[Task to carry out]:
The answer must be the full listing, reproduced word for word.

[Provided data]:
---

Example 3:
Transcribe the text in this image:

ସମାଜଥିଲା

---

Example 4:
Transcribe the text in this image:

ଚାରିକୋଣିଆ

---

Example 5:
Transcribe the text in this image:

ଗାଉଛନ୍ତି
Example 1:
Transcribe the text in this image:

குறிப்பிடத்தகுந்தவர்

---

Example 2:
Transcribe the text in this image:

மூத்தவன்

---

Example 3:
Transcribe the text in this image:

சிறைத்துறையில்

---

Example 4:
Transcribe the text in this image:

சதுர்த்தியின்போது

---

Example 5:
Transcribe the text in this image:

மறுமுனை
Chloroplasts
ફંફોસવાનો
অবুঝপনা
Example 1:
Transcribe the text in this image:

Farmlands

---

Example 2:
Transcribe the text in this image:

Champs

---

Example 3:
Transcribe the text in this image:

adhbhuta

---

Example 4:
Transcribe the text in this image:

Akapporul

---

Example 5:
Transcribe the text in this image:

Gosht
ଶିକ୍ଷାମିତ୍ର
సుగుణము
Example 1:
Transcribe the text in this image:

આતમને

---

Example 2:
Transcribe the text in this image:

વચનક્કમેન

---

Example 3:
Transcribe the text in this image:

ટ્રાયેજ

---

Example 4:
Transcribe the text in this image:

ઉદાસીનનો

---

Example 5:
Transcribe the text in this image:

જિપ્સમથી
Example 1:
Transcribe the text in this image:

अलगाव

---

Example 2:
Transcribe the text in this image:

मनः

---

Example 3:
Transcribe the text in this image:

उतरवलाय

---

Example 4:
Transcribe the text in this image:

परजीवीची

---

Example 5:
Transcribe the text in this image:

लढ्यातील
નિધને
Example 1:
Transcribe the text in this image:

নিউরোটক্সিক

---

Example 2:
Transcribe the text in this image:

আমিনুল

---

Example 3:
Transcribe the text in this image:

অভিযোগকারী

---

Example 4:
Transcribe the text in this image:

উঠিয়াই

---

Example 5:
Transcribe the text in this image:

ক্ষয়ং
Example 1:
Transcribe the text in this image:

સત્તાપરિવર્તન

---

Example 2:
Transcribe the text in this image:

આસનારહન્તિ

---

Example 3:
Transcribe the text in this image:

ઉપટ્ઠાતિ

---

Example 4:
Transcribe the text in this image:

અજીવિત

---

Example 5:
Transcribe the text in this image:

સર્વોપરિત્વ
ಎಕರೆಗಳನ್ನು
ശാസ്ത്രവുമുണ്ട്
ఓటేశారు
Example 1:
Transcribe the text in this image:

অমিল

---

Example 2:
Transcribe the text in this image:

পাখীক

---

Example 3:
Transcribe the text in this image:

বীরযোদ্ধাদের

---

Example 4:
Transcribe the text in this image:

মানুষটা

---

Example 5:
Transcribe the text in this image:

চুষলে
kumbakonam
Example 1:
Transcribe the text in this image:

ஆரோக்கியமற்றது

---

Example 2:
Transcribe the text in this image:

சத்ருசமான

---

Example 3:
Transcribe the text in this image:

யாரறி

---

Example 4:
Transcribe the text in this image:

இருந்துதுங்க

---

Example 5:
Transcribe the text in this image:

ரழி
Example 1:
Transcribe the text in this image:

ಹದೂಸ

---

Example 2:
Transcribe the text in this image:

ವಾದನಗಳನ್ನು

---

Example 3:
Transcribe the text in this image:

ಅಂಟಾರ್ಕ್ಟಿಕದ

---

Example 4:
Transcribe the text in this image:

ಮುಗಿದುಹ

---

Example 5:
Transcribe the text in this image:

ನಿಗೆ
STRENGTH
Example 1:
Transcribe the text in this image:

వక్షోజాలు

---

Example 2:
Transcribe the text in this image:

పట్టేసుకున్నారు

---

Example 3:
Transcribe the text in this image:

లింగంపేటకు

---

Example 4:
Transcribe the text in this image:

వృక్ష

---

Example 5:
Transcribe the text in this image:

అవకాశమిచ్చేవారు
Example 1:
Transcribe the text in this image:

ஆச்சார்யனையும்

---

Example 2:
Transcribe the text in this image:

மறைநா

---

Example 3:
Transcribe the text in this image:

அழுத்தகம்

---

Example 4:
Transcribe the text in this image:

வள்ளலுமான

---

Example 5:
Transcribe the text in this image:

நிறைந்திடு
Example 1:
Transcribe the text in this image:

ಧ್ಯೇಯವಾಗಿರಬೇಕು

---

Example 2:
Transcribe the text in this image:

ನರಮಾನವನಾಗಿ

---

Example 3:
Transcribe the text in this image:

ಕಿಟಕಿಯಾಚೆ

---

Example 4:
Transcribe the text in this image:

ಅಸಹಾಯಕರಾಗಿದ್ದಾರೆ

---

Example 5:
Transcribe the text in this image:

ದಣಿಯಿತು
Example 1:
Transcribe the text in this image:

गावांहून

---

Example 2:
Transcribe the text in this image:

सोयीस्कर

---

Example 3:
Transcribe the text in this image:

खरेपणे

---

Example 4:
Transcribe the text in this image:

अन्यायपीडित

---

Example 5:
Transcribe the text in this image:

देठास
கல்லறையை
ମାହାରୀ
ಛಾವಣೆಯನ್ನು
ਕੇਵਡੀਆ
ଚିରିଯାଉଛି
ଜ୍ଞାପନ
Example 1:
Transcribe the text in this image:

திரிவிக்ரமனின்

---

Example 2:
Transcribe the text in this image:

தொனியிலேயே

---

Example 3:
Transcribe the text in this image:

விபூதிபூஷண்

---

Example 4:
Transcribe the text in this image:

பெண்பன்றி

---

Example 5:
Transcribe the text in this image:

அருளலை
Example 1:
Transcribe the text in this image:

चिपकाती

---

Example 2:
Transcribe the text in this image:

[Solution to this problem]:
---

Example 3:
Transcribe the text in this image:

ସମାଜଥିଲା

---

Example 4:
Transcribe the text in this image:

ଚାରିକୋଣିଆ

---

Example 5:
Transcribe the text in this image:

ଗାଉଛନ୍ତି
Example 1:
Transcribe the text in this image:

குறிப்பிடத்தகுந்தவர்

---

Example 2:
Transcribe the text in this image:

மூத்தவன்

---

Example 3:
Transcribe the text in this image:

சிறைத்துறையில்

---

Example 4:
Transcribe the text in this image:

சதுர்த்தியின்போது

---

Example 5:
Transcribe the text in this image:

மறுமுனை
Chloroplasts
ફંફોસવાનો
অবুঝপনা
Example 1:
Transcribe the text in this image:

Farmlands

---

Example 2:
Transcribe the text in this image:

Champs

---

Example 3:
Transcribe the text in this image:

adhbhuta

---

Example 4:
Transcribe the text in this image:

Akapporul

---

Example 5:
Transcribe the text in this image:

Gosht
ଶିକ୍ଷାମିତ୍ର
సుగుణము
Example 1:
Transcribe the text in this image:

આતમને

---

Example 2:
Transcribe the text in this image:

વચનક્કમેન

---

Example 3:
Transcribe the text in this image:

ટ્રાયેજ

---

Example 4:
Transcribe the text in this image:

ઉદાસીનનો

---

Example 5:
Transcribe the text in this image:

જિપ્સમથી
Example 1:
Transcribe the text in this image:

अलगाव

---

Example 2:
Transcribe the text in this image:

मनः

---

Example 3:
Transcribe the text in this image:

उतरवलाय

---

Example 4:
Transcribe the text in this image:

परजीवीची

---

Example 5:
Transcribe the text in this image:

लढ्यातील
નિધને
Example 1:
Transcribe the text in this image:

নিউরোটক্সিক

---

Example 2:
Transcribe the text in this image:

আমিনুল

---

Example 3:
Transcribe the text in this image:

অভিযোগকারী

---

Example 4:
Transcribe the text in this image:

উঠিয়াই

---

Example 5:
Transcribe the text in this image:

ক্ষয়ং
Example 1:
Transcribe the text in this image:

સત્તાપરિવર્તન

---

Example 2:
Transcribe the text in this image:

આસનારહન્તિ

---

Example 3:
Transcribe the text in this image:

ઉપટ્ઠાતિ

---

Example 4:
Transcribe the text in this image:

અજીવિત

---

Example 5:
Transcribe the text in this image:

સર્વોપરિત્વ
ಎಕರೆಗಳನ್ನು
ശാസ്ത്രവുമുണ്ട്
ఓటేశారు
Example 1:
Transcribe the text in this image:

অমিল

---

Example 2:
Transcribe the text in this image:

পাখীক

---

Example 3:
Transcribe the text in this image:

বীরযোদ্ধাদের

---

Example 4:
Transcribe the text in this image:

মানুষটা

---

Example 5:
Transcribe the text in this image:

চুষলে
kumbakonam
Example 1:
Transcribe the text in this image:

ஆரோக்கியமற்றது

---

Example 2:
Transcribe the text in this image:

சத்ருசமான

---

Example 3:
Transcribe the text in this image:

யாரறி

---

Example 4:
Transcribe the text in this image:

இருந்துதுங்க

---

Example 5:
Transcribe the text in this image:

ரழி
Example 1:
Transcribe the text in this image:

ಹದೂಸ

---

Example 2:
Transcribe the text in this image:

ವಾದನಗಳನ್ನು

---

Example 3:
Transcribe the text in this image:

ಅಂಟಾರ್ಕ್ಟಿಕದ

---

Example 4:
Transcribe the text in this image:

ಮುಗಿದುಹ

---

Example 5:
Transcribe the text in this image:

ನಿಗೆ
STRENGTH
Example 1:
Transcribe the text in this image:

వక్షోజాలు

---

Example 2:
Transcribe the text in this image:

పట్టేసుకున్నారు

---

Example 3:
Transcribe the text in this image:

లింగంపేటకు

---

Example 4:
Transcribe the text in this image:

వృక్ష

---

Example 5:
Transcribe the text in this image:

అవకాశమిచ్చేవారు
Example 1:
Transcribe the text in this image:

ஆச்சார்யனையும்

---

Example 2:
Transcribe the text in this image:

மறைநா

---

Example 3:
Transcribe the text in this image:

அழுத்தகம்

---

Example 4:
Transcribe the text in this image:

வள்ளலுமான

---

Example 5:
Transcribe the text in this image:

நிறைந்திடு
Example 1:
Transcribe the text in this image:

ಧ್ಯೇಯವಾಗಿರಬೇಕು

---

Example 2:
Transcribe the text in this image:

ನರಮಾನವನಾಗಿ

---

Example 3:
Transcribe the text in this image:

ಕಿಟಕಿಯಾಚೆ

---

Example 4:
Transcribe the text in this image:

ಅಸಹಾಯಕರಾಗಿದ್ದಾರೆ

---

Example 5:
Transcribe the text in this image:

ದಣಿಯಿತು
Example 1:
Transcribe the text in this image:

गावांहून

---

Example 2:
Transcribe the text in this image:

सोयीस्कर

---

Example 3:
Transcribe the text in this image:

खरेपणे

---

Example 4:
Transcribe the text in this image:

अन्यायपीडित

---

Example 5:
Transcribe the text in this image:

देठास
கல்லறையை
ମାହାରୀ
ಛಾವಣೆಯನ್ನು
ਕੇਵਡੀਆ
ଚିରିଯାଉଛି
ଜ୍ଞାପନ
Example 1:
Transcribe the text in this image:

திரிவிக்ரமனின்

---

Example 2:
Transcribe the text in this image:

தொனியிலேயே

---

Example 3:
Transcribe the text in this image:

விபூதிபூஷண்

---

Example 4:
Transcribe the text in this image:

பெண்பன்றி

---

Example 5:
Transcribe the text in this image:

அருளலை
Example 1:
Transcribe the text in this image:

चिपकाती

---

Example 2:
Transcribe the text in this image:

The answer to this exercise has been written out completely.